Just an updated picture of my 125. It looks about the same as the last time I took a pic of it probably over a year ago, but most of the fish are much larger.


----------



## Ghost Knife (Mar 12, 2008)

Well, no one even cares. How nice.


----------



## bullseyejoey (Aug 30, 2012)

nice tank and fish


----------



## BV77 (Jan 22, 2005)

Your tank sucks. you should box it up and ship it to Alaska. Then sit and watch the tv!! lol, seriously, nice tank and tv/fish viewing area.


----------



## Ghost Knife (Mar 12, 2008)

BV77 said:


> Your tank sucks. you should box it up and ship it to Alaska. Then sit and watch the tv!! lol, seriously, nice tank and tv/fish viewing area.


LOL thanks very much.


----------



## Charlie1 (Dec 31, 2011)

Very nice!


----------



## Ghost Knife (Mar 12, 2008)

Charlie1 said:


> Very nice!


Much obliged.


----------



## Cory1990 (Jun 14, 2012)

My only tip is turn the couch towards the tank. Then your good. 

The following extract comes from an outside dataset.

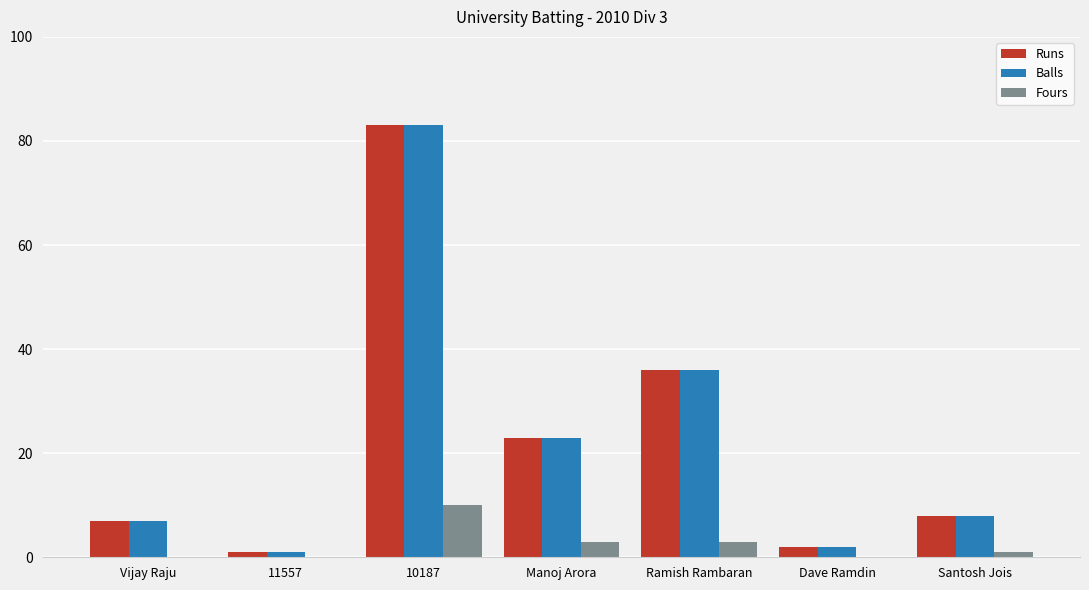

What are all the series names shown in the legend?

Runs, Balls, Fours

Here's my set up. Don't mind the mess 










Other tanks are in my bedroom.


----------



## grogan (Jan 23, 2011)

If there was a better pic of the actual tank....I might be more prone to comment on how it looks. Right not all I can say is your couch looks nice!


----------



## Ghost Knife (Mar 12, 2008)

grogan said:


> If there was a better pic of the actual tank....I might be more prone to comment on how it looks. Right not all I can say is your couch looks nice!


I do need to take some closer pics. Maybe I'll do that later today.


----------